Estonia, probably one of the states with the best developed IT infrastructure, went further with digitalizing their citizens data than any other European country dared. With their personal ID cards, citizens can access virtually any data the government, insurances and banks have on them online: social security status, bank loans, land register and even doctors prescriptions. It is even possible to register a new born child online. Of course elections are online as well, just like votes in the parliament. All of this is no problem from a data protection and privacy perspective, says President Toomas Hendrik Ilves. Every personal ID card features a certificate, which can be used for secure communication and encryption of data. More importantly, every time data of a person is accessed, the person gets notified and this event is flagged. This way, abuse is minimised because everyone knows at every point who accessed which information. This wouldn’t be possible with data being available only on papers. The state provides the secure infrastructure for communication and for access to the data. But authentication is independent and thus should ensure that everyone’s data is safe.
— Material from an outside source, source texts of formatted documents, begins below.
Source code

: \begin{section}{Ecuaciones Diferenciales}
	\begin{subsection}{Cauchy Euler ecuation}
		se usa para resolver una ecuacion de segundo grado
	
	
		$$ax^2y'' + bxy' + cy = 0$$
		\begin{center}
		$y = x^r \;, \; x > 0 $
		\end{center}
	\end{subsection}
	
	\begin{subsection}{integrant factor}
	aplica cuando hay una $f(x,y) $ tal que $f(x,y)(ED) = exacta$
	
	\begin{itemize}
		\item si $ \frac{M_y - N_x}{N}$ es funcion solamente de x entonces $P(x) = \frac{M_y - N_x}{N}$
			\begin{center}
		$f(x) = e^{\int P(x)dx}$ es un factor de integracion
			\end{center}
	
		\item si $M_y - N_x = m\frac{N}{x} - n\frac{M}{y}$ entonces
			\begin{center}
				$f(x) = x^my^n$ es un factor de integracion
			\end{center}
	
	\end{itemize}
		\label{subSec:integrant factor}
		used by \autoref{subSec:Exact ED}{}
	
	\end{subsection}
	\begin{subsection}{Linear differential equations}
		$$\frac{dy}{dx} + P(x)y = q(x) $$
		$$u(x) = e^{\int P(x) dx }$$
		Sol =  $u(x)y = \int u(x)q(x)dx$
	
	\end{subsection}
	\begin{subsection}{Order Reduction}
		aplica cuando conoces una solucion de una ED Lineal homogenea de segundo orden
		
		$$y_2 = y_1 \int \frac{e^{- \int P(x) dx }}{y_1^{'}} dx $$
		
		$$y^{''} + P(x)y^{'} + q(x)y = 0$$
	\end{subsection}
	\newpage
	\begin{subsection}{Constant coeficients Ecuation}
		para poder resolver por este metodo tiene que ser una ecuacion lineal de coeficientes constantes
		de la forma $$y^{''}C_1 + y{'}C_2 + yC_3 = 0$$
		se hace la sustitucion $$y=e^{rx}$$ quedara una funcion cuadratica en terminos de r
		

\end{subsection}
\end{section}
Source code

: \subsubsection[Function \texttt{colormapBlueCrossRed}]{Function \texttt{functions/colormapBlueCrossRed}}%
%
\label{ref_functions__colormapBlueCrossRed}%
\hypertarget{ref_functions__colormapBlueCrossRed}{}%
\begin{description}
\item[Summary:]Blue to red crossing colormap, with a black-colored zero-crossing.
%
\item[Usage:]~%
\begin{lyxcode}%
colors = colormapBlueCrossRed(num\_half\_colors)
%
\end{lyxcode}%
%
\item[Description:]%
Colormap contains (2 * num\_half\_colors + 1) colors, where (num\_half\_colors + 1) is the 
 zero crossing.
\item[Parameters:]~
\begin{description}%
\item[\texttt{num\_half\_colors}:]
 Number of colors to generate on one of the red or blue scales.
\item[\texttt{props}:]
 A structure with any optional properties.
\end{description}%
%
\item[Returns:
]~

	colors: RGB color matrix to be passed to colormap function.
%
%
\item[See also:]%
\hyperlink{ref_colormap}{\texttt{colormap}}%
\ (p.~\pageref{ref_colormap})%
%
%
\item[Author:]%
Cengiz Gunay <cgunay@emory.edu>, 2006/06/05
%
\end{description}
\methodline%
Recently, Estonia published the source code of the sever-side software of their e-voting system and asked the public to review it for flaws. The developers themselves say it is secure, however there are still many critical voices against this technology (English translation).

Still, the country could be a role model for many countries world-wide and a good example how the power of new technology can be used while minimising possibilities of abuse. Austria, a country where digitising health data to make the health system more efficient, still causes a huge public, ridiculous debate (English translation), should certainly take a look at this small country in northern Europe.